Architecture

StreamFlow logical stack

The StreamFlow logical stack has been specifically developed to orchestrate hybrid workflows on top of heterogeneous and geographically distributed architectures.

StreamFlow input is composed of three main pieces:

  • A workflow description, i.e. a representation of your application as a graph.

  • One or more deployment descriptions, which are infrastructure-as-code representation of your execution environments.

  • A StreamFlow file to bind each step of your workflow with the most suitable execution environment.

The rest of the stack is devoted to the remote step execution management, providing automatic deployment and undeployment of models, data-transfers, data-locality based scheduling, fault-tolerance, etc.

The environment stack

Another distinctive feature of the StreamFlow WMS is the possibility to manage complex, multi-agent execution environments ensuring the co-allocation of multiple heterogeneous processing elements to execute a single workflow step. The main advantage is introducing a unique interface to a diverse ecosystem of distributed applications, from MPI clusters running on HPC to microservices deployed on Kubernetes.

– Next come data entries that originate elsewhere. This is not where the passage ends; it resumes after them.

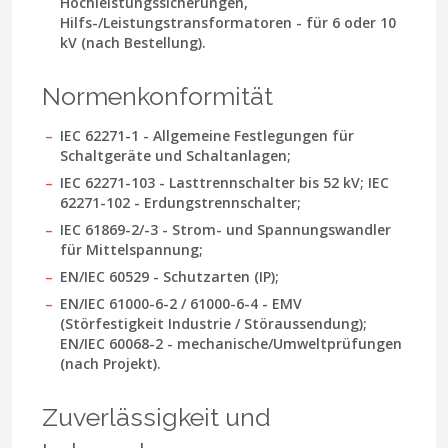
Hochleistungssicherungen,
Hilfs-/Leistungstransformatoren - für 6 oder 10
kV (nach Bestellung).
Normenkonformität
IEC 62271-1
- Allgemeine Festlegungen für
Schaltgeräte und Schaltanlagen;
IEC 62271-103
- Lasttrennschalter bis 52 kV;
IEC
62271-102
- Erdungstrennschalter;
IEC 61869-2/-3
- Strom- und Spannungswandler
für Mittelspannung;
EN/IEC 60529
- Schutzarten (IP);
EN/IEC 61000-6-2 / 61000-6-4
- EMV
(Störfestigkeit Industrie / Störaussendung);
EN/IEC 60068-2
- mechanische/Umweltprüfungen
(nach Projekt).
Zuverlässigkeit und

To provide enough flexibility, StreamFlow adopts a three-layered hierarchical representation of execution environments:

  • A model is an entire multi-agent infrastructure and constitutes the unit of deployment, i.e., all its components are always co-allocated while executing a step.

  • A service is a single agent in a model and constitutes the unit of binding, i.e., each step of a workflow can be offloaded to a single service for execution.

  • A resource is a single instance of a potentially replicated service and constitutes the unit of scheduling, i.e., each step of a workflow is offloaded to a configurable number of service resources to be processed.